Images with keypoint coordinates:
================================

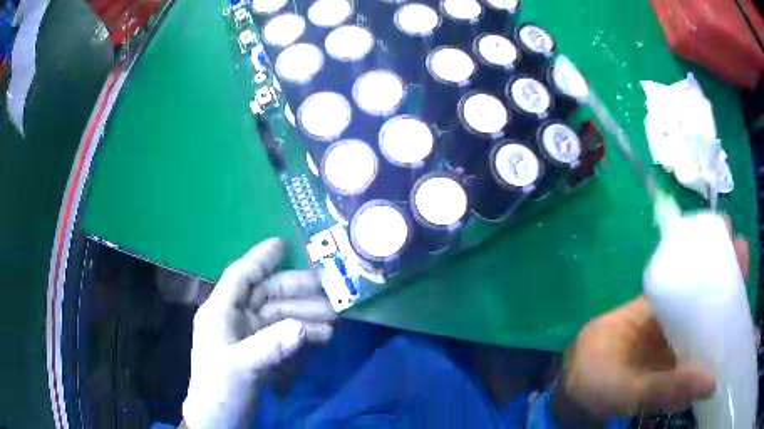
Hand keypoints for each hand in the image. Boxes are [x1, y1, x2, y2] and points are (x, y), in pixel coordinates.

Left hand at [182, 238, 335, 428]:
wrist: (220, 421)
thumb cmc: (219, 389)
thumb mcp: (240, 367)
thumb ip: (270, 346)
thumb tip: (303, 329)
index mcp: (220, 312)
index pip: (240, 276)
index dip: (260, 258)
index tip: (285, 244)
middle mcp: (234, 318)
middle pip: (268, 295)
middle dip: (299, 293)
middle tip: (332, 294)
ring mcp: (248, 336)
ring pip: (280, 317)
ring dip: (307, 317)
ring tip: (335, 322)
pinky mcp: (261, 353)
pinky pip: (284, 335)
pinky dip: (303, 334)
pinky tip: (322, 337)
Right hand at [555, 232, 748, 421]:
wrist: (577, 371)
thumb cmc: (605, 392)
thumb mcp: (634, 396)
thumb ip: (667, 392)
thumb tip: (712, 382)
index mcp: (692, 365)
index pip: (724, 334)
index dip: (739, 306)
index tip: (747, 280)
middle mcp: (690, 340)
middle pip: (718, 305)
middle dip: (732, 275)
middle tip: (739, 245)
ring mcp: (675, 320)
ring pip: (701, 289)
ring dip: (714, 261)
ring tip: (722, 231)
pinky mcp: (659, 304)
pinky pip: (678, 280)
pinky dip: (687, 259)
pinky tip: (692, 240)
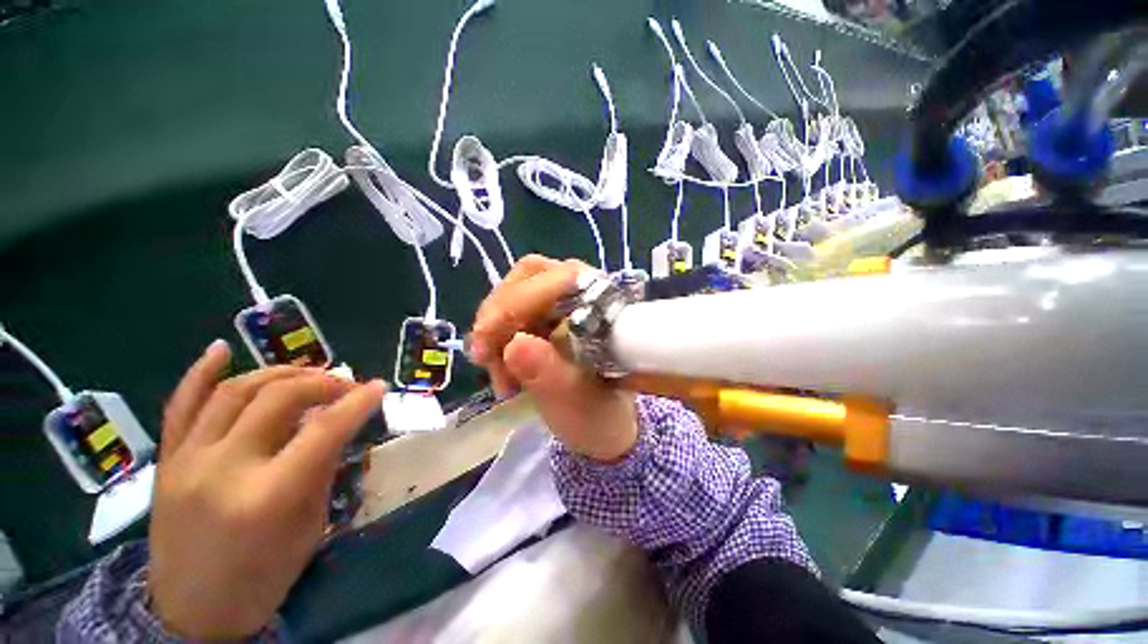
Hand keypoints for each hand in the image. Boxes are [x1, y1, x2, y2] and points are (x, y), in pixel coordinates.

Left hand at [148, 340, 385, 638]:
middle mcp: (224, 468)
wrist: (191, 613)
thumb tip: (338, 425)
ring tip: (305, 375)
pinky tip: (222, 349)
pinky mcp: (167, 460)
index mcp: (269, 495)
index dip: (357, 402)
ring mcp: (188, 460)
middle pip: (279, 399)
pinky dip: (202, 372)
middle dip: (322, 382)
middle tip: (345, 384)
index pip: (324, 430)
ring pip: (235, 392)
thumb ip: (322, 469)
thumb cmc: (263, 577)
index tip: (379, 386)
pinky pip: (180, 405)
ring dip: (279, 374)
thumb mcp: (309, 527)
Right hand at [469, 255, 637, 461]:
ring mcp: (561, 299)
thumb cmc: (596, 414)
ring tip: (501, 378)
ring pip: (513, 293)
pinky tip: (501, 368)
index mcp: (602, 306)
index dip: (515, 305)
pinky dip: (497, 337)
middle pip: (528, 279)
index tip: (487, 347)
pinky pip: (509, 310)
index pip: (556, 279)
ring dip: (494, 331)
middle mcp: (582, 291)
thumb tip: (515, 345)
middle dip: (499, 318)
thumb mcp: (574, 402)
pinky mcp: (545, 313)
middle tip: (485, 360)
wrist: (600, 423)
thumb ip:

================================

= TASK DIRECTIONS =
For each record, return its text exactly and leave any picture out.

= REPLY =
Hand keypoints for each hand in the image. Boxes are [x1, y1, x2, y2] and points are (x, y), in pixel coordinates.

Left hand at [182, 238, 335, 428]:
wrist: (220, 421)
thumb cmc: (219, 389)
thumb mcp: (240, 367)
thumb ip: (270, 346)
thumb tip: (303, 329)
index mcp: (220, 312)
index pip: (240, 276)
index dip: (260, 258)
index tip: (285, 244)
middle mcp: (234, 318)
middle pip: (268, 295)
middle dip: (299, 293)
middle tip: (332, 294)
ring mcp: (248, 336)
ring pip: (280, 317)
ring dip: (307, 317)
ring tip: (335, 322)
pinky mcp: (261, 353)
pinky pip: (284, 335)
pinky dip: (303, 334)
pinky tip: (322, 337)
Right hand at [555, 232, 748, 421]:
wrist: (577, 371)
thumb cmc: (605, 392)
thumb mcp: (634, 396)
thumb ip: (667, 392)
thumb tip: (712, 382)
index mcp: (692, 365)
index pip: (724, 334)
index dip: (739, 306)
index tip: (747, 280)
middle mcp: (690, 340)
middle pip: (718, 305)
middle dip: (732, 275)
middle tip: (739, 245)
ring mcp: (675, 320)
ring pip: (701, 289)
ring dip: (714, 261)
ring tip: (722, 231)
pinky mcp: (659, 304)
pinky pip: (678, 280)
pinky dip: (687, 259)
pinky tip: (692, 240)
Hand keypoints for each hand in the image. Boxes are [x1, y1, x2, y2] and points are (x, y), in pixel coordinates.

Left hand at [148, 340, 385, 638]:
middle mcp: (224, 468)
wrist: (191, 613)
thumb tip: (338, 425)
ring tip: (305, 375)
pinky tip: (222, 349)
pinky mcp: (167, 460)
index mcp: (269, 495)
index dip: (357, 402)
ring mcp: (188, 460)
middle pip: (279, 399)
pinky dip: (202, 372)
middle dip: (322, 382)
middle tip: (345, 384)
index pip: (324, 430)
ring pip: (235, 392)
thumb ip: (322, 469)
thumb cmc: (263, 577)
index tip: (379, 386)
pinky pip: (180, 405)
ring dip: (279, 374)
thumb mcp: (309, 527)
Right hand at [469, 255, 637, 461]:
ring mcp: (561, 299)
thumb cmc: (596, 414)
ring tip: (501, 378)
ring pip: (513, 293)
pinky tip: (501, 368)
index mcp: (602, 306)
index dip: (515, 305)
pinky dip: (497, 337)
middle pip: (528, 279)
index tip: (487, 347)
pinky pip: (509, 310)
index pip: (556, 279)
ring dip: (494, 331)
middle mcp: (582, 291)
thumb tip: (515, 345)
middle dip: (499, 318)
thumb mcp: (574, 402)
pinky mcp: (545, 313)
middle tip: (485, 360)
wrist: (600, 423)
thumb ip:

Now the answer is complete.